A traveller from Sydney with COVID-19 tried to enter Queensland before police turned him around.

A traveller from Sydney with COVID-19 tried to enter Queensland before police turned him around. Photo: Getty

A traveller with COVID-19 tried to enter Queensland before being turned around by police last week.

Queensland Health said the man arrived in Brisbane on Virgin Airlines flight 91 from Sydney last Friday morning, but he did not have a valid border pass to enter.

He was put into hotel quarantine and tested for COVID, while authorities waited to send him on back to Sydney on another flight.

The man then flew back to Sydney on Qantas flight 509 on Saturday morning.

Queensland Health then received his test results, which were positive.

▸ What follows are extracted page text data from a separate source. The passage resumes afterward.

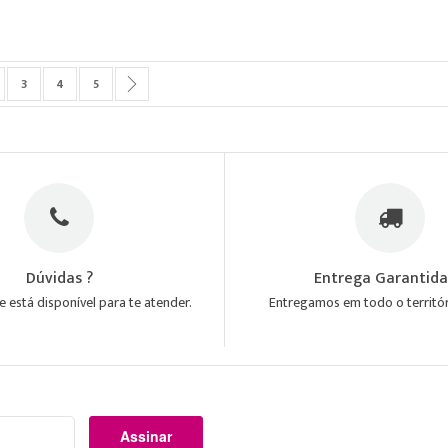
a lendo a pagina
gina
Página
Página
Página
Página
Próximo
3
4
5
Dúvidas ?
Entrega Garantid
 está disponível para te atender.
Entregamos em todo o territór
Assinar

Brisbane Airport has since been listed as a low-risk exposure site for Friday and Saturday mornings.

The domestic terminal’s departure Gate 24 has been listed as a close contact exposure site between 6.18am and 7am on Saturday.

Meanwhile, more than 70 per cent eligible Queenslanders have had a first dose of a COVID-19 vaccine after the state used public schools to roll it out over the weekend.

The state is behind most other states except Western Australia in the rollout. Vaccine co-ordinator and Deputy Police Commissioner Shane Chelepy said that was not due to hesitancy, but complacency.

“Absolutely, Queensland and WA, we’ve done so well keeping COVID out of our states, I don’t think it’s necessarily hesitancy, I just think that people have become complacent,” he told ABC Radio.

“We’re a bit of a victim of our own success in Queensland, but it’s not going to hold and people need to realise waiting for a vaccine is like waiting for a hailstorm to be over top of your car. It’s no good moving your car undercover once it’s damaged, it’s the same as the vaccine, we need to get out and get it now.”

Mr Chelepy said the state came close to an outbreak two weeks ago, and it would not hold out the Delta strain forever.

Queenslanders had plenty of different vaccine options available, he said, so it was time for people to come forward and get the jab.

“We have it in all of our Queensland Health vaccination clinics, we have hundreds of general practitioners administering it, we have hundreds of pharmacists administering it, we’re doing it seven days a week,” he said.

“There’s no excuse.”

Queensland has also kicked off a trial of home quarantine for 1000 residents, some of whom have been struck in interstate hotspots for months.

Participants must be fully vaccinated and test negative within three days of travelling to Queensland.

The government says home quarantine will be expanded if the trial is successful.